═══ Record excerpts ═══
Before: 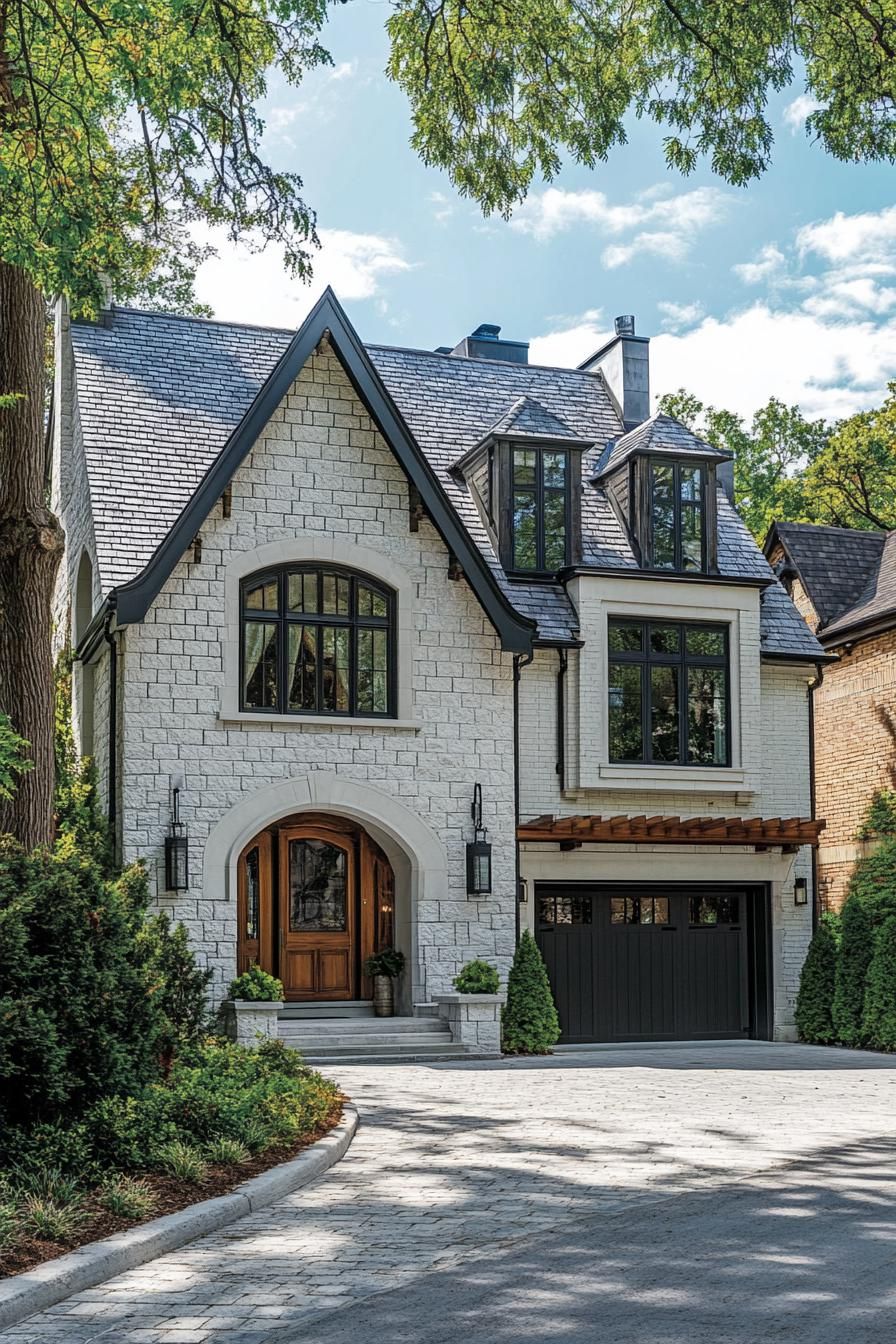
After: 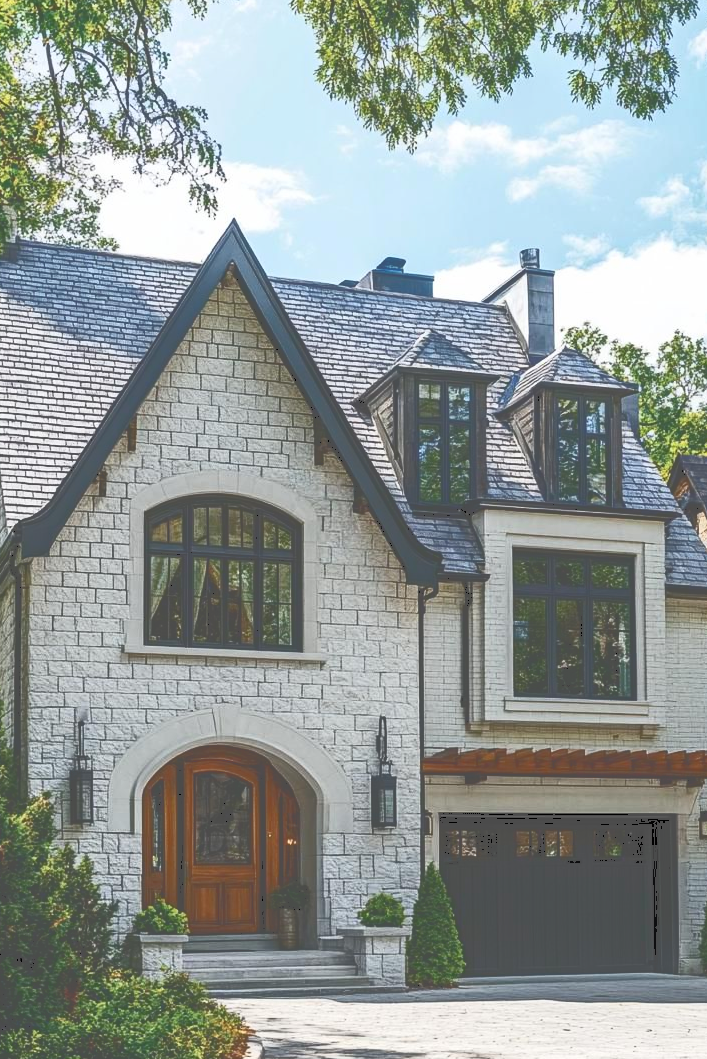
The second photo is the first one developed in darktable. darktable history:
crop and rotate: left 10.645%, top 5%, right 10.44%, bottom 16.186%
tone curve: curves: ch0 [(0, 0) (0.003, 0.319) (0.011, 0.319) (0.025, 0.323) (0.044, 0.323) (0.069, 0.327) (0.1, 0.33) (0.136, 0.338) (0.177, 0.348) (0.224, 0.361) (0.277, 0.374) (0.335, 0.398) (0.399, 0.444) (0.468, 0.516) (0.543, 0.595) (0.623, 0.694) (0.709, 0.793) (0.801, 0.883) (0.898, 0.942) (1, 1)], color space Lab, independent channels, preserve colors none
═══
▶ [Work to complete]: Reproduce every line of the material above word for word, leaving out the pictures.

▶ [Answer to the problem]:
Before: 
After: 
The second photo is the first one developed in darktable. darktable history:
crop and rotate: left 10.645%, top 5%, right 10.44%, bottom 16.186%
tone curve: curves: ch0 [(0, 0) (0.003, 0.319) (0.011, 0.319) (0.025, 0.323) (0.044, 0.323) (0.069, 0.327) (0.1, 0.33) (0.136, 0.338) (0.177, 0.348) (0.224, 0.361) (0.277, 0.374) (0.335, 0.398) (0.399, 0.444) (0.468, 0.516) (0.543, 0.595) (0.623, 0.694) (0.709, 0.793) (0.801, 0.883) (0.898, 0.942) (1, 1)], color space Lab, independent channels, preserve colors none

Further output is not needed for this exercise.